En 2025, on estimait à 8,6 millions le nombre d'entreprises aux États-Unis. Les propriétaires de chacune d'entre elles devaient décider de la structure juridique à adopter pour leur entreprise, car celle-ci a une incidence sur tout ce qui suit. Elle détermine la manière dont l'entreprise est reconnue en vertu de la législation américaine, la manière dont elle gère les risques et la manière dont l'argent circule entre l'entreprise et ses propriétaires. Elle a également des implications en matière de responsabilité personnelle, de fiscalité, d'obligations déclaratives, de croissance à long terme, etc.
Ci-dessous, nous expliquons comment fonctionnent concrètement les différentes structures juridiques d'entreprise et comment choisir celle qui convient le mieux à votre entreprise.
Contenu de l’article
- Quelle est la structure juridique d’une entreprise?
- Quelles sont les principales structures d’entreprise juridiques aux États-Unis?
- Quels documents établissent la structure juridique d’une entreprise?
- Quelle est l'incidence de la structure juridique d'une entreprise sur la responsabilité personnelle?
- Quelle est l’incidence de la structure juridique d’une entreprise sur la fiscalité et la déclaration fiscale?
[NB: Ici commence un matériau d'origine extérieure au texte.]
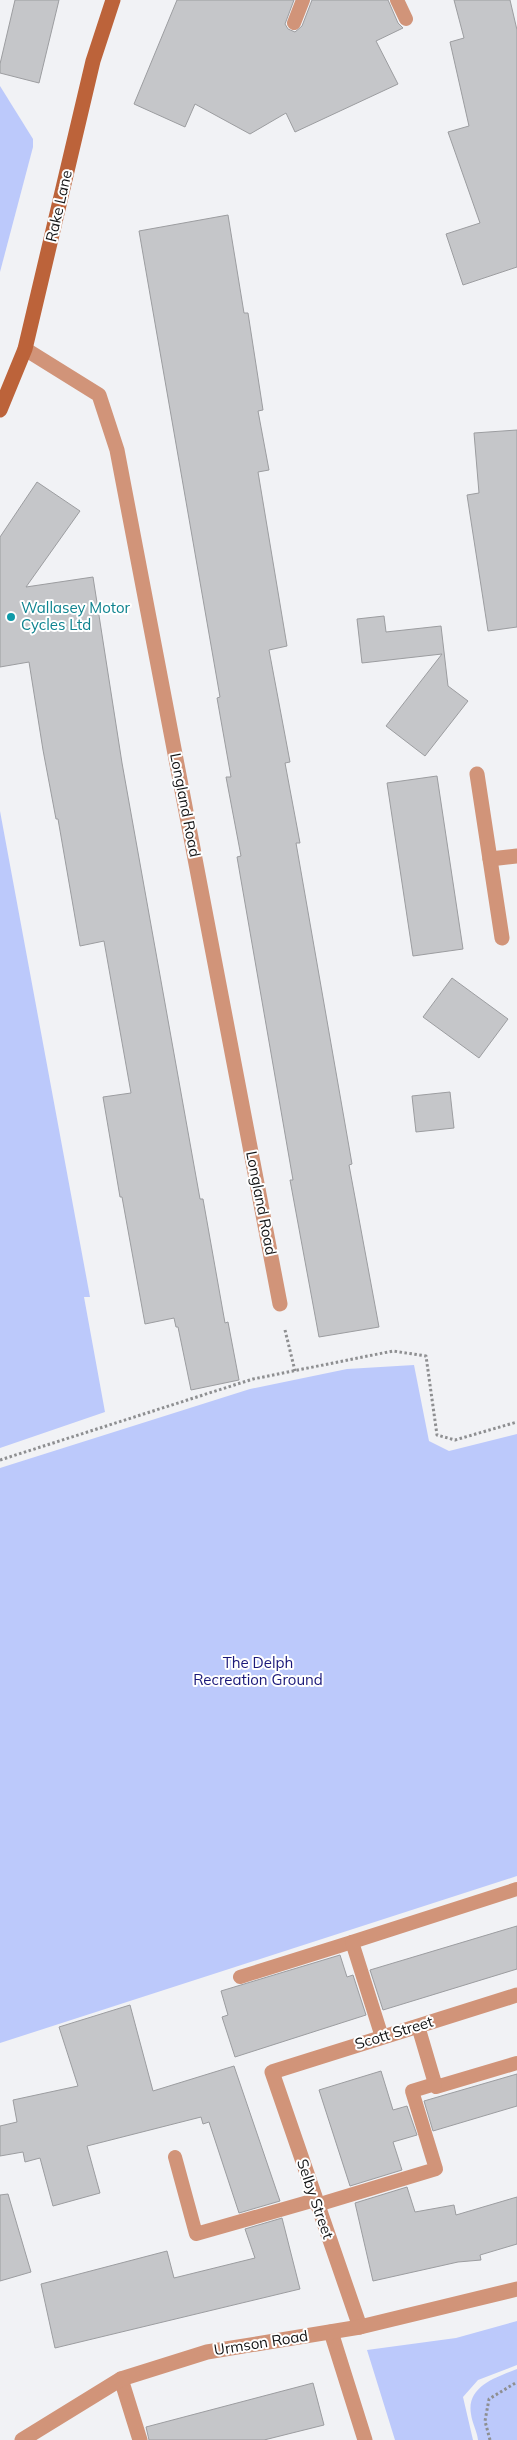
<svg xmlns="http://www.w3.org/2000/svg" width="517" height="2440" font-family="Mulish,sans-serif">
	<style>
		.green { fill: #bcc9fb }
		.building { fill: #c5c6c9; stroke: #9c9da0 }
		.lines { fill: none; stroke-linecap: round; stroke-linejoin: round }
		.path { stroke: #8e8f91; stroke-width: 3; stroke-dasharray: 2.5 2.5; stroke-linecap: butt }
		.lane { stroke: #d19479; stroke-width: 14 }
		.street { stroke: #d19479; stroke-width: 15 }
		.secondary { stroke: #bc633a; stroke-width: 15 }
		.culture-dot { fill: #0f9aa8; stroke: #fff; stroke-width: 2 }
		.labels { text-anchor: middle; stroke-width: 4; stroke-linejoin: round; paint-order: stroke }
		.street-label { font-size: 15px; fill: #131415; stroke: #fff }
		.culture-label { font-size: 15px; fill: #0d838f; stroke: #fff; text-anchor: start }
		.park-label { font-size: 15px; fill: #1a1879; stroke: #fff }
	</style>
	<rect width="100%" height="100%" fill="#f1f2f5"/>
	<g class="green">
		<path d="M0,86L33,139V147L0,272Z"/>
		<path d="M0,811L90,1297H84L105,1412L0,1448Z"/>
		<path d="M414,1365L429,1441L449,1451L517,1434V1876L0,2043V1468L250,1389L347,1369Z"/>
		<path d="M517,2321V2365L478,2380L463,2397L473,2440H395L367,2350L456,2338Z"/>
		<path d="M517,2369V2440H478C477,2431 472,2423 471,2414C466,2386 497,2377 517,2369Z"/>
	</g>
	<g class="building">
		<path d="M15,0H59L39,83L0,73V64Z"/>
		<path d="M177,0H294L285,24L288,29L295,32L302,26L312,0H388L398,23L403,28L376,41L398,84L295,132L286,113L250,134L195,104L185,127L134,104Z"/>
		<path d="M454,0H510L517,30V267L463,285L446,234L480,223L448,132L469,126L450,42L464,38Z"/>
		<path d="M228,215L244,313H248L263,410L258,411L269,470L258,472L287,646L269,650L290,762L285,763L300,843H296L352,1164L349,1165L379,1327L319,1337L290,1180H293L237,857L241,856L226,777H231L217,698L220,697L139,231Z"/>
		<path d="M517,430V627L488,631L467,495L479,493L474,433Z"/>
		<path d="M37,482L80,511L26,587L93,577L122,763L200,1199H203L225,1323L228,1322L239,1380L191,1390L178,1327H176L174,1318L145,1324L122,1197H120L103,1097L131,1093L104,941L80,946L58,819H56L43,750L29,662L0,667V537Z"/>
		<path d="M384,616L386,632L441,626L448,686L468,701L425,756L386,726L442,654L362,663L357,619Z"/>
		<path d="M437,776L463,949L413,956L387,783Z"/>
		<path d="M452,978L508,1019L479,1058L423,1017Z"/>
		<path d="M450,1092L454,1128L416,1132L412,1096Z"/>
		<path d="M517,1926V1969L383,2010L370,1970Z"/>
		<path d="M340,1955L347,1977L353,1975L366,2015L235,2057L222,2017L228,2015L221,1991Z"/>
		<path d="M130,2005L153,2091L234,2066L280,2201L239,2213L209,2122L203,2124L201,2117L87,2146L100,2193L53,2206L40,2158L25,2162L23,2152L0,2156V2126L17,2122L13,2100L78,2086L59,2027Z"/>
		<path d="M381,2071L393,2110L407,2106L417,2135L393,2142L402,2170L350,2186L319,2090Z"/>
		<path d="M517,2074V2106L433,2131L424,2101Z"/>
		<path d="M407,2187L415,2212L454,2205L456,2215L517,2197V2244L480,2255L481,2260L458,2262L373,2281L355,2203Z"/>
		<path d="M8,2194L31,2272L0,2281V2195Z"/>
		<path d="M282,2218L300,2289L55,2348L41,2284L167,2251L174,2278L255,2258L245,2229Z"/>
		<path d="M313,2383L324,2425L264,2440H149L146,2427Z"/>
	</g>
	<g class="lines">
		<g class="path">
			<path d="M285,1330L295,1371"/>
			<path d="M0,1460L253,1379L393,1351L426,1356L437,1435L455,1440L517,1422"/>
			<path d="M490,2440L485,2421L489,2399L517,2382"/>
		</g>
		<g class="lane">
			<path d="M397,0L406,19"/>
			<path d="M294,23L303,0"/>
			<path d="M240,1977L352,1942"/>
			<path d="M418,2026L436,2087L517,2063"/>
			<path d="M382,2037L352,1942L517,1889"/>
			<path d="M175,2157L196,2234L315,2200"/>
			<path d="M317,2205L436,2169L412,2091L435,2084"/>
		</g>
		<g class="street">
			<path d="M25,349L99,395L117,450L280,1304"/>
			<path d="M477,774L502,938"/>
			<path d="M490,859L517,856"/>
			<path d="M360,2327L272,2072L517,1995"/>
			<path d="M331,2332L365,2440"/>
			<path d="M121,2379L140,2440"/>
			<path d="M22,2440L121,2379L207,2352L360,2327L517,2289"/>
		</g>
		<path class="secondary" d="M0,410L25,349L93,61L113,0"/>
	</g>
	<circle class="culture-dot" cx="11" cy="617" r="5"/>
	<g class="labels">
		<g class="street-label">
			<text transform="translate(59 206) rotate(-77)" y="5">Rake Lane</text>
			<text transform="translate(185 805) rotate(79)" y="5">Longland Road</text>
			<text transform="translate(261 1203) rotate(79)" y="5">Longland Road</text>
			<text transform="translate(394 2033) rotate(-17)" y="5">Scott Street</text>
			<text transform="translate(315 2199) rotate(71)" y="5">Selby Street</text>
			<text transform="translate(261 2343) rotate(-9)" y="5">Urmson Road</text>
		</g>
		<g class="culture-label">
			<text x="21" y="613">Wallasey Motor<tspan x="21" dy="17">Cycles Ltd</tspan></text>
		</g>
		<g class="park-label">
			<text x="258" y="1668">The Delph<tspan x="258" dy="17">Recreation Ground</tspan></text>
		</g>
	</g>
</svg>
- Comment choisir la structure juridique appropriée pour votre entreprise?
- Pouvez-vous modifier la structure juridique de votre entreprise ultérieurement?
- Comment Stripe Atlas peut vous aider
Quelle est la structure juridique d’une entreprise?
La structure juridique d'une entreprise est la manière officielle dont la loi reconnaît cette entreprise. Elle définit juridiquement des aspects importants de l'entreprise, tels que son propriétaire, son mode de fonctionnement, son imposition et la répartition des responsabilités en cas de problème.
Quelles sont les principales structures d’entreprise juridiques aux États-Unis ?
Les États-Unis proposent un petit ensemble de structures juridiques fondamentales pour les entreprises. Chacune d'entre elles implique des compromis entre le risque, la fiscalité, le contrôle et la croissance.
Les options sont les suivantes :
Entreprise individuelle : lorsqu'une personne exploite une entreprise sans créer d'entité distincte, il s'agit par défaut d'une entreprise individuelle. Cette structure est simple et peu coûteuse, mais le propriétaire est personnellement responsable de toutes les obligations, dettes et réclamations légales.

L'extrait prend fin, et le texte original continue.